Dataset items

'''

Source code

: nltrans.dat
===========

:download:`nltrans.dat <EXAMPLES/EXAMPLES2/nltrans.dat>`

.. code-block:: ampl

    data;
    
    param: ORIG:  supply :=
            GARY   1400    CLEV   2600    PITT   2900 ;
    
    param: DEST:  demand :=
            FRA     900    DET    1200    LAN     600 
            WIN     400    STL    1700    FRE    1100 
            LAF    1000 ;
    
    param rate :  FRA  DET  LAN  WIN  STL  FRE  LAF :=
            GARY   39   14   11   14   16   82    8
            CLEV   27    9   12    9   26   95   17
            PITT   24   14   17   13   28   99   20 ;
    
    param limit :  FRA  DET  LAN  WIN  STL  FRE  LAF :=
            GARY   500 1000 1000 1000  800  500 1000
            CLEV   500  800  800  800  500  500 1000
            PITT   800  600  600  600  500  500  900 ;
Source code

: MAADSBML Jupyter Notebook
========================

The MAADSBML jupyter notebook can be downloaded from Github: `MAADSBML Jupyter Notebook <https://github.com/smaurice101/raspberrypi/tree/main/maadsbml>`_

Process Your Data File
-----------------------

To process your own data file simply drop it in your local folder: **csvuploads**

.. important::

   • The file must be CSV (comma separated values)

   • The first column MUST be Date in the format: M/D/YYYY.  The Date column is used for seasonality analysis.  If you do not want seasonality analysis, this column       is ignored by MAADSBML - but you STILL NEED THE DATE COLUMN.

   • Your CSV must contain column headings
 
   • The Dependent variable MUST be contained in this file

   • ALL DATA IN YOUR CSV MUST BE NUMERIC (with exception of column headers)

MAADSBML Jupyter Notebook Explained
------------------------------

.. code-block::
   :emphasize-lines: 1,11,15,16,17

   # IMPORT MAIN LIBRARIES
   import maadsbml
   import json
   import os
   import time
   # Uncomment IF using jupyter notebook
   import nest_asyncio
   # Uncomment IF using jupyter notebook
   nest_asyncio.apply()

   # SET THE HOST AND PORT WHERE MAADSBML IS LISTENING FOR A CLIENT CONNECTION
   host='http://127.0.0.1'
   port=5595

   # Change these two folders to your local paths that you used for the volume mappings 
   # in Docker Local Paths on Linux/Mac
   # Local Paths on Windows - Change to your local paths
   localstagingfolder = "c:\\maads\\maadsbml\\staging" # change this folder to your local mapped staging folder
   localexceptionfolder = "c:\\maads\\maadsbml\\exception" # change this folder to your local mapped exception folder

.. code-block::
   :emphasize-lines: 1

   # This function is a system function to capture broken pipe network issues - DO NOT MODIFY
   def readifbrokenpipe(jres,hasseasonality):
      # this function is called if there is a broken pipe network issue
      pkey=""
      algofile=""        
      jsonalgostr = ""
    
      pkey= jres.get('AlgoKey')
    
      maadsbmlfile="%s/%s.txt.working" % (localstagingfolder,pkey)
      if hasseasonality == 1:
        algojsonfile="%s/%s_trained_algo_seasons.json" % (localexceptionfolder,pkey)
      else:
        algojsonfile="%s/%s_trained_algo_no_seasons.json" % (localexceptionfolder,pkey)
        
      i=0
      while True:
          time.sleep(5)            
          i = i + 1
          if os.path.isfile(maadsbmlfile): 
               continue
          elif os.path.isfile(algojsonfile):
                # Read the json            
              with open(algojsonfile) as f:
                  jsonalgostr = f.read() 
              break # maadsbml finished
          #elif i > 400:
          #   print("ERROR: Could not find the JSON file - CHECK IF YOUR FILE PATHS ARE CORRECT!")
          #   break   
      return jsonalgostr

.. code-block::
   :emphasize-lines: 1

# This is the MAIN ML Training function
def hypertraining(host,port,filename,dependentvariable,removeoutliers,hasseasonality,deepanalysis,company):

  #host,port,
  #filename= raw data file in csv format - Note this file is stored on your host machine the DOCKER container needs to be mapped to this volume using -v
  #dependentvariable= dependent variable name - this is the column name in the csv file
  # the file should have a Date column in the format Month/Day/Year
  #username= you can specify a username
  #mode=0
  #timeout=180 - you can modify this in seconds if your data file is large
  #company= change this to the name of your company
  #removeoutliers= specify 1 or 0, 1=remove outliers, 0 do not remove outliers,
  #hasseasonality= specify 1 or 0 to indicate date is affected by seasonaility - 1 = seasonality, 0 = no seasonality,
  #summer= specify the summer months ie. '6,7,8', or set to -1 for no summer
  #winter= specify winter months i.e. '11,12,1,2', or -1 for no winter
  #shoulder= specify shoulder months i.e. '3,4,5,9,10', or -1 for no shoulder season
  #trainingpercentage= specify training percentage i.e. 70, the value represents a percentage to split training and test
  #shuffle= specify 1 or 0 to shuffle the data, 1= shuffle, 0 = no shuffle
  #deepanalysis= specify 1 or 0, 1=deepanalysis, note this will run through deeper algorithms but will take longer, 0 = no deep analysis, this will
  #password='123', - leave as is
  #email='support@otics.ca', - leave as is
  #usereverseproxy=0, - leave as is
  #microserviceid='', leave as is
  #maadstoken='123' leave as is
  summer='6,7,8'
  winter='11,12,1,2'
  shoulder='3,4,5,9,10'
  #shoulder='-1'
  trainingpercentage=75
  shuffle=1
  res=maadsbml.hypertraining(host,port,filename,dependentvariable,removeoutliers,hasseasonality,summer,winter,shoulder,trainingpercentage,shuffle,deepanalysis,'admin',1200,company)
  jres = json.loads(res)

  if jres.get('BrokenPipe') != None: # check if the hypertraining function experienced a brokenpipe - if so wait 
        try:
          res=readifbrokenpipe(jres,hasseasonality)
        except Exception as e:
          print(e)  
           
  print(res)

'''

**WHAT TO WORK ON:** The records shown above must be returned in full, exactly as written.

**EXERCISE SOLUTION:**
Source code

: nltrans.dat
===========

:download:`nltrans.dat <EXAMPLES/EXAMPLES2/nltrans.dat>`

.. code-block:: ampl

    data;
    
    param: ORIG:  supply :=
            GARY   1400    CLEV   2600    PITT   2900 ;
    
    param: DEST:  demand :=
            FRA     900    DET    1200    LAN     600 
            WIN     400    STL    1700    FRE    1100 
            LAF    1000 ;
    
    param rate :  FRA  DET  LAN  WIN  STL  FRE  LAF :=
            GARY   39   14   11   14   16   82    8
            CLEV   27    9   12    9   26   95   17
            PITT   24   14   17   13   28   99   20 ;
    
    param limit :  FRA  DET  LAN  WIN  STL  FRE  LAF :=
            GARY   500 1000 1000 1000  800  500 1000
            CLEV   500  800  800  800  500  500 1000
            PITT   800  600  600  600  500  500  900 ;
Source code

: MAADSBML Jupyter Notebook
========================

The MAADSBML jupyter notebook can be downloaded from Github: `MAADSBML Jupyter Notebook <https://github.com/smaurice101/raspberrypi/tree/main/maadsbml>`_

Process Your Data File
-----------------------

To process your own data file simply drop it in your local folder: **csvuploads**

.. important::

   • The file must be CSV (comma separated values)

   • The first column MUST be Date in the format: M/D/YYYY.  The Date column is used for seasonality analysis.  If you do not want seasonality analysis, this column       is ignored by MAADSBML - but you STILL NEED THE DATE COLUMN.

   • Your CSV must contain column headings
 
   • The Dependent variable MUST be contained in this file

   • ALL DATA IN YOUR CSV MUST BE NUMERIC (with exception of column headers)

MAADSBML Jupyter Notebook Explained
------------------------------

.. code-block::
   :emphasize-lines: 1,11,15,16,17

   # IMPORT MAIN LIBRARIES
   import maadsbml
   import json
   import os
   import time
   # Uncomment IF using jupyter notebook
   import nest_asyncio
   # Uncomment IF using jupyter notebook
   nest_asyncio.apply()

   # SET THE HOST AND PORT WHERE MAADSBML IS LISTENING FOR A CLIENT CONNECTION
   host='http://127.0.0.1'
   port=5595

   # Change these two folders to your local paths that you used for the volume mappings 
   # in Docker Local Paths on Linux/Mac
   # Local Paths on Windows - Change to your local paths
   localstagingfolder = "c:\\maads\\maadsbml\\staging" # change this folder to your local mapped staging folder
   localexceptionfolder = "c:\\maads\\maadsbml\\exception" # change this folder to your local mapped exception folder

.. code-block::
   :emphasize-lines: 1

   # This function is a system function to capture broken pipe network issues - DO NOT MODIFY
   def readifbrokenpipe(jres,hasseasonality):
      # this function is called if there is a broken pipe network issue
      pkey=""
      algofile=""        
      jsonalgostr = ""
    
      pkey= jres.get('AlgoKey')
    
      maadsbmlfile="%s/%s.txt.working" % (localstagingfolder,pkey)
      if hasseasonality == 1:
        algojsonfile="%s/%s_trained_algo_seasons.json" % (localexceptionfolder,pkey)
      else:
        algojsonfile="%s/%s_trained_algo_no_seasons.json" % (localexceptionfolder,pkey)
        
      i=0
      while True:
          time.sleep(5)            
          i = i + 1
          if os.path.isfile(maadsbmlfile): 
               continue
          elif os.path.isfile(algojsonfile):
                # Read the json            
              with open(algojsonfile) as f:
                  jsonalgostr = f.read() 
              break # maadsbml finished
          #elif i > 400:
          #   print("ERROR: Could not find the JSON file - CHECK IF YOUR FILE PATHS ARE CORRECT!")
          #   break   
      return jsonalgostr

.. code-block::
   :emphasize-lines: 1

# This is the MAIN ML Training function
def hypertraining(host,port,filename,dependentvariable,removeoutliers,hasseasonality,deepanalysis,company):

  #host,port,
  #filename= raw data file in csv format - Note this file is stored on your host machine the DOCKER container needs to be mapped to this volume using -v
  #dependentvariable= dependent variable name - this is the column name in the csv file
  # the file should have a Date column in the format Month/Day/Year
  #username= you can specify a username
  #mode=0
  #timeout=180 - you can modify this in seconds if your data file is large
  #company= change this to the name of your company
  #removeoutliers= specify 1 or 0, 1=remove outliers, 0 do not remove outliers,
  #hasseasonality= specify 1 or 0 to indicate date is affected by seasonaility - 1 = seasonality, 0 = no seasonality,
  #summer= specify the summer months ie. '6,7,8', or set to -1 for no summer
  #winter= specify winter months i.e. '11,12,1,2', or -1 for no winter
  #shoulder= specify shoulder months i.e. '3,4,5,9,10', or -1 for no shoulder season
  #trainingpercentage= specify training percentage i.e. 70, the value represents a percentage to split training and test
  #shuffle= specify 1 or 0 to shuffle the data, 1= shuffle, 0 = no shuffle
  #deepanalysis= specify 1 or 0, 1=deepanalysis, note this will run through deeper algorithms but will take longer, 0 = no deep analysis, this will
  #password='123', - leave as is
  #email='support@otics.ca', - leave as is
  #usereverseproxy=0, - leave as is
  #microserviceid='', leave as is
  #maadstoken='123' leave as is
  summer='6,7,8'
  winter='11,12,1,2'
  shoulder='3,4,5,9,10'
  #shoulder='-1'
  trainingpercentage=75
  shuffle=1
  res=maadsbml.hypertraining(host,port,filename,dependentvariable,removeoutliers,hasseasonality,summer,winter,shoulder,trainingpercentage,shuffle,deepanalysis,'admin',1200,company)
  jres = json.loads(res)

  if jres.get('BrokenPipe') != None: # check if the hypertraining function experienced a brokenpipe - if so wait 
        try:
          res=readifbrokenpipe(jres,hasseasonality)
        except Exception as e:
          print(e)  
           
  print(res)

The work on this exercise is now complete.